С другой стороны важно, что субъективизм, вопреки негативному отношению к нему в прошлом, в ряде случае оказался крайне полезным человечеству. Пожалуй, лучшим примером тому служит появление «субъективной реальности-виртуальности», связанной с развитием информатики во всем мире.

Четвертой особенностью, которую нам здесь необходимо отметить, является замена стратегических принципов науки прошлого на тактические тенденции науки настоящего. Она связана со стремлением к скорейшему удовлетворению потребностей сегодняшнего дня, к быстрому обороту денег (время – деньги) – одному из основных принципов рыночной экономики.

Все эти четыре особенности современной науки (технологичность, дифференцированность, прагматический субъективизм, тактические тенденции) представляют собой следствия внешних экономических условий.

Конечно, они способствовали грандиозному изменению содержания науки. Но помимо внешних, существовали внутренние причины ее глубоких преобразований, вызванные потребностью экономики в конкретных и быстрых решениях.

Среди них самой характерной особенностью современной науки, в отличие от науки XIX века, стала ее экспериментальность. Эксперимент сделался не только главной чертой одних естественных наук. Вместе с ними он проник в экономику, педагогику, психологию. Экспериментальный подход стал одним из основных принципов научного мышления. В основе логики современной науки лежит логика эксперимента.

Мысли, они не только наши, но и мысли предметов, с которыми мы имеем дело. Как было отмечено ранее, восприятие объективно-субъективно. Ощущая объект наблюдения, мы сравниваем его с аналогичным эталоном нашей памяти. Сравнение происходит в голове. Она-то и служит неизбежным источником субъективности. Эксперимент внес революционные изменения в мыслительный механизм. Сравнение на первом этапе как бы вышло за пределы головы – во вне. Сравниваться стали опытный и контрольный варианты. Мышление вышло за пределы себя самого, стало внешним. Доля объективности восприятия возросла вдвое. Создается впечатление, что невиданный ранее научно-технический прогресс XX века определялся именно этой особенностью – удвоением объективности в восприятии.

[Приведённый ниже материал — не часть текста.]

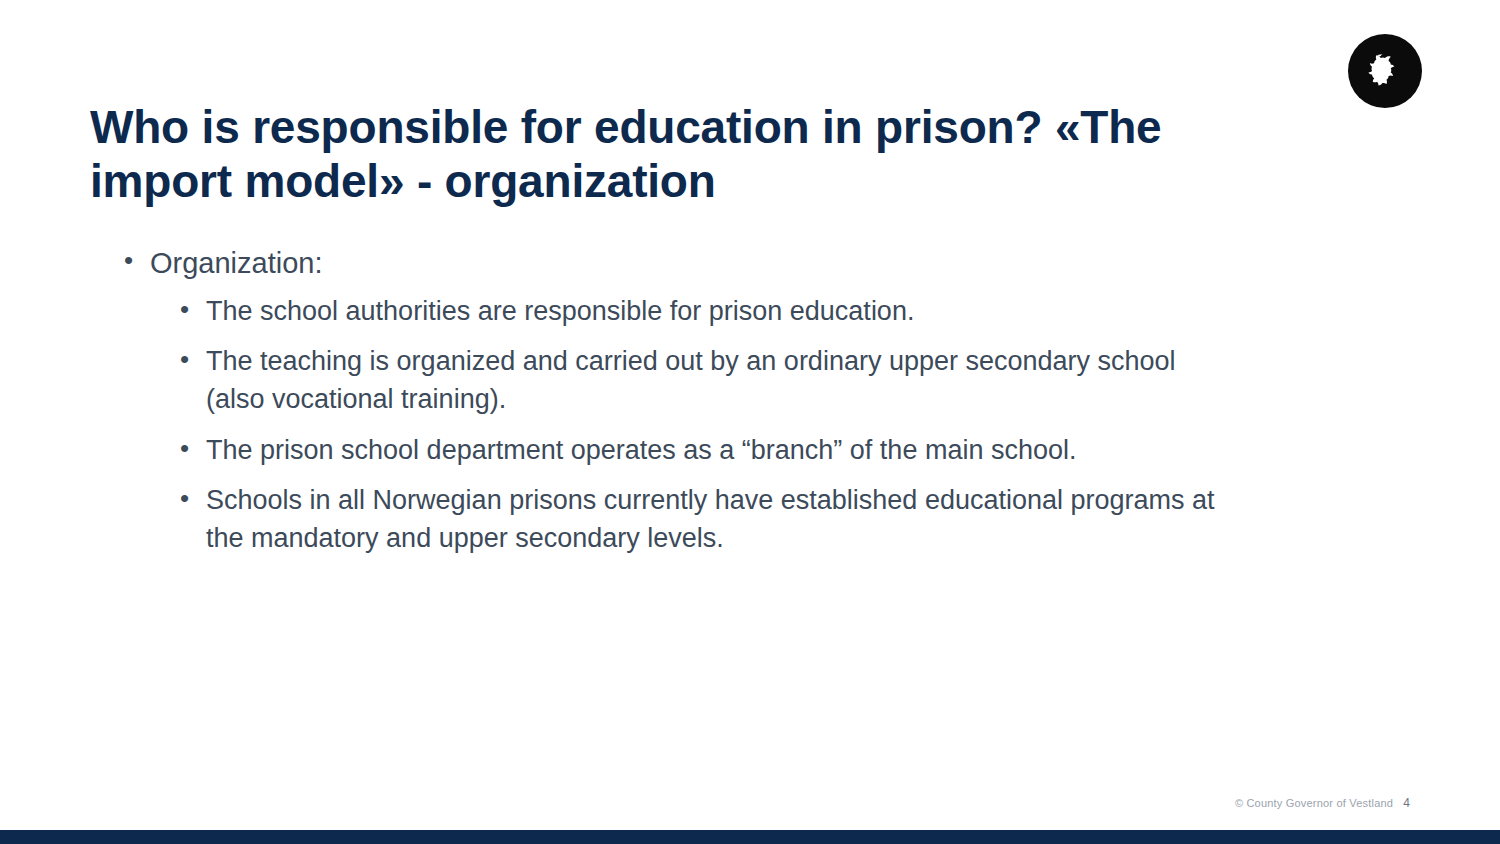Who is responsible for education in prison? «The import model» - organization
Organization:
The school authorities are responsible for prison education.
The teaching is organized and carried out by an ordinary upper secondary school (also vocational training).
The prison school department operates as a “branch” of the main school.
Schools in all Norwegian prisons currently have established educational programs at the mandatory and upper secondary levels.
© County Governor of Vestland4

Однако такой способ мышления не был изобретением экспериментальной науки. Он, видимо, пришел в нее из живописи, изобретателями которой были первобытные люди. Именно они, изображая животных на стенах пещер, оказались первыми «экспериментаторами», когда сравнивали свое «опытное» изображение животного с его контрольным живым оригиналом.
Исходя из затронутой особенности, экспериментальные науки выглядят «вдвое» объективнее описательных наук прошлого и настоящего.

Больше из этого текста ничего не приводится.